Local annual Earth Day celebration moving to Bluffton

mmcnab@beaufortgazette.comApril 17, 2013 

  • IF YOU GO:

    What: Earth Day celebration, including cooking demonstrations, live music and an obstacle course

    When: 11 a.m. to 4 p.m. April 27

    Where: Carson Cottages on Calhoun Street in Old Town, Bluffton

    Cost: Free

Local environmental awareness nonprofit Experience Green will move its annual Earth Day celebrations from Hilton Head Island to Bluffton this month.

Instead of taking place at Shelter Cove Community Park on Hilton Head as it did the last two years, the third annual celebration will be at Carson Cottages on Calhoun Street in Old Town. The festivities -- which include cooking demonstrations, live music and an obstacle course -- will run from 11 a.m. to 4 p.m. April 27. Admission is free.

Abby Wirth, program manager for Experience Green, said the organization moved the celebration to Bluffton to try to expand its reach.

"We're trying to expand more into the rest of the county," she said, "and we're trying to collaborate with more of the towns."

The celebration will be preceded by the 13th Annual May River Cleanup, which will start at 9 a.m. from Bluffton Oyster Factory Park on Wharf Street. Last year, 12 miles of river and five miles of roads were cleared of trash by the 200 participants.

The organization is also seeking donations of certain recyclable materials to support its partnership with Terracycle's "Brigade" program. Experience Green will accept donations of old cellphones, laptop computers, plastic dairy tubs, juice pouches and No. 6 plastic cups (Solo-style cups) during the Earth Day celebration. Those materials are then donated to Terracycle, which turns them into items like tote bags and place mats that are sold at most major retail stores.

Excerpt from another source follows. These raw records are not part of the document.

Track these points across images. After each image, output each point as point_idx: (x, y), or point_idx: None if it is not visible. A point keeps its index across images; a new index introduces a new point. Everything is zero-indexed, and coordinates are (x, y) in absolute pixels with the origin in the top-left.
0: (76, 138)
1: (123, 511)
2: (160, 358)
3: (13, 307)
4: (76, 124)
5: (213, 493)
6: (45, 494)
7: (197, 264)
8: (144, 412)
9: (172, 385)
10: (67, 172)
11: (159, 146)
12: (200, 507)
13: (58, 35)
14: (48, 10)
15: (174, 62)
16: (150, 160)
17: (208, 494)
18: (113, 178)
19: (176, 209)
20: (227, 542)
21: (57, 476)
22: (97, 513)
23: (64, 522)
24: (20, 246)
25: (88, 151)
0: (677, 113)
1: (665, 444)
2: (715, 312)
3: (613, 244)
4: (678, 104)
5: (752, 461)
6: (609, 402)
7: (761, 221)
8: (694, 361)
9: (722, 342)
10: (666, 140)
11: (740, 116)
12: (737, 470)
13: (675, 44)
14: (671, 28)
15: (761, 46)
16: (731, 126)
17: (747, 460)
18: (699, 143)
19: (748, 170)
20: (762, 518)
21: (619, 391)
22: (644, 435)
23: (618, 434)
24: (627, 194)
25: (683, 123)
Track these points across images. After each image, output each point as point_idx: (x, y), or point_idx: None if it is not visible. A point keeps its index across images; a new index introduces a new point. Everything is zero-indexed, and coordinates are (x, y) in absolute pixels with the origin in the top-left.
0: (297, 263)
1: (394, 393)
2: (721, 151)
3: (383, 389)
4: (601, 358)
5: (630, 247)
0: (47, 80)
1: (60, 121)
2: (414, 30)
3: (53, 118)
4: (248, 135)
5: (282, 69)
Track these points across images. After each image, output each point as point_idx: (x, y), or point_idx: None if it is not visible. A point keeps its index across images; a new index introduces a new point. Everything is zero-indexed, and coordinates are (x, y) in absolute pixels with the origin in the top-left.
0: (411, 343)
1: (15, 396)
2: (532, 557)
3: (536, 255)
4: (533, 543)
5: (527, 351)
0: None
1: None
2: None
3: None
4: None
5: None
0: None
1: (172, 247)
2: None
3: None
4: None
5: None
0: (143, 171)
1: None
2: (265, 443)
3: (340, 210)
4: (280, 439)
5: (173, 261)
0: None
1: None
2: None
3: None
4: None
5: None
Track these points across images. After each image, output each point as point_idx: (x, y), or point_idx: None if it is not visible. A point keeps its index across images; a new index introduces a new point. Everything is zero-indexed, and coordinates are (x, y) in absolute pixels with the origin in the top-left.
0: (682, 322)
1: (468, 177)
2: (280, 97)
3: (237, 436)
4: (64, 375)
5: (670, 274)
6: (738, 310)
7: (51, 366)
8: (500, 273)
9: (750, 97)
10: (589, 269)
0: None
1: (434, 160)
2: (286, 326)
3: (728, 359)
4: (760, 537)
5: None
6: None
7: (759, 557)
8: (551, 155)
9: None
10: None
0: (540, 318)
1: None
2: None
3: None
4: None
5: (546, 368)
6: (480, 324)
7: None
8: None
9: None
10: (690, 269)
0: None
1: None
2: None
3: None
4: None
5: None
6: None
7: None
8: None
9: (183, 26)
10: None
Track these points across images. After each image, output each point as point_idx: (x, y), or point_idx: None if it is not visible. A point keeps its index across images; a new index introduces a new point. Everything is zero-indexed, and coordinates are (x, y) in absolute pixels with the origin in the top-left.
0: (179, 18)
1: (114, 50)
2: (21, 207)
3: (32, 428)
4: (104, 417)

"We get points for each donation that we make to Terracycle," Wirth said. "At the end of the year, those points are turned into a monetary donation we get back from them."

More than 900 people attended last year's celebration, up from 500 at the inaugural event in 2011.

This year's celebration will again be a "zero waste" event, with the organization's goal of not accumulating any waste that needs to be taken to a landfill. Last year's celebration met that goal, generating 80.4 pounds of waste that could either be recycled or composted, Wirth said.